La Tour knew how “to seek power and follow it”. It was not one of his most attractive characteristics. When the French invaded, he quickly abandoned the local officials of Lunéville whom he had known for most of his life and attached himself to the French invaders. He became friends with the governor imposed on the town by the French and, later, made him godfather to one of his children. He managed to wangle an invitation from Louis XIII to visit Paris. The visit was a great success: the King loved the painting La Tour offered him — it may have been of Saint Sebastian and Irene — paid him well and commissioned more work from him, granting him the title of “Painter to the King”.
He may have been a hit with French royalty, but he was widely hated by the residents of Lunéville, not least for hoarding grain during a time of famine and feeding his own dogs — he had many of them — rather than distributing his surplus food to starving neighbours. He refused to pay the special taxes levied to fund the rebuilding of Lunéville and to provide emergency help for the hungry and the indigent.
La Tour claimed that his wife’s noble status meant he was exempt and that, in any case, painting was a noble art — so as a painter, he was noble and so exempt anyway. The courts disagreed. They held that his wife was indeed exempt from tax, but the exemption did not hold during wartime. They dismissed his claim about the nobility of painting. La Tour had to pay his share.

What was behind La Tour’s egregious behaviour? Probably nothing more than an attachment to crude self-interest — an attachment so strong that it blinded him to the obvious suffering of the people all around him. But his eyes were opened to that suffering once he picked up his brushes and got behind an easel.
The magnificent painting entitled Job Mocked by His Wife demonstrates very clearly La Tour’s capacity to empathise, at least in paint, with the misery of others. It depicts a very old, almost naked man, crouching pitifully, as if awaiting yet another blow, in front of the huge figure of his much bigger and much younger wife, who towers over him.
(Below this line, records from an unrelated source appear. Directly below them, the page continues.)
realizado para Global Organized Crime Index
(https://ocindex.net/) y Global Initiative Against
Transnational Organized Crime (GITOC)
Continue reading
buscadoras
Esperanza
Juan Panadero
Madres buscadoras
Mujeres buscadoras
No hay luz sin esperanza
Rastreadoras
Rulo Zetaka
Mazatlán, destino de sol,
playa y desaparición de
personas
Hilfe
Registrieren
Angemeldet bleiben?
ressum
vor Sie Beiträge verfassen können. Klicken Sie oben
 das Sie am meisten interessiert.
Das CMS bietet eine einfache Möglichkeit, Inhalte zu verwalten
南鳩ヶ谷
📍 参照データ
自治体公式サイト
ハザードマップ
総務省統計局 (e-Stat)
An even more affecting example of La Tour’s capacity to recognise suffering and engender pity for it is The Tears of St Peter. This stunning picture represents Peter, the rooster next to him, as he realises that he has done exactly what Christ told him he was going to do: he has betrayed Christ. Peter’s expression captures perfectly a mixture of remorse, incomprehension and inconsolable sadness. Peter doesn’t understand how or why he could have betrayed Christ, the man he believes to be God. He only knows that he has done it. He desperately needs forgiveness. But he cannot forgive himself.
The show at the Musée Jacquemart exhibits 30 out of the 40 surviving pictures thought to have been painted by Georges de La Tour. But some of La Tour’s greatest works are missing. The Louvre, which has several, refused to lend any of them. So if you want to see de La Tour’s Joseph the Carpenter with the child Christ, for example, you will have to walk across Paris to the Musée du Louvre.
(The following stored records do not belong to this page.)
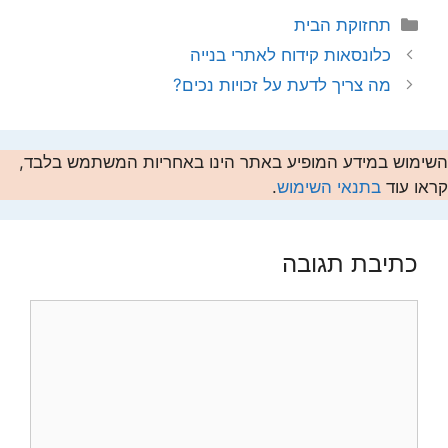
קטגוריות
תחזוקת הבית
כלונסאות קידוח לאתרי בנייה
מה צריך לדעת על זכויות נכים?
השימוש במידע המופיע באתר הינו באחריות המשתמש בלבד,
קראו עוד
בתנאי השימוש
.
כתיבת תגובה
תגובה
Exhibitions devoted to Georges de La Tour are rare. London has never had one, and the last one in Paris was nearly 30 years ago. La Tour’s pictures are excellently hung at the Musée Jacquemart André, but there is a problem. The curators have chosen to show the paintings in a series of very small rooms and hundreds of visitors to the hugely popular show are crammed into those tiny spaces, which are sometimes so crowded that it is almost impossible to get through the people to see the pictures.
Still, the struggle is worth it. La Tour’s paintings, especially the ones that depict scenes lit by candles, reproduce badly. Photographs cannot capture the amazing nature of the light that diffuses through those pictures, magically imbuing people and objects with cosmic significance. If you only know La Tour’s work through reproductions, you are in for an astonishing surprise when you encounter the real thing.
Georges de La Tour: From Shadow to Light is at the Musée Jacquemart André, Paris, until 25 January 2026.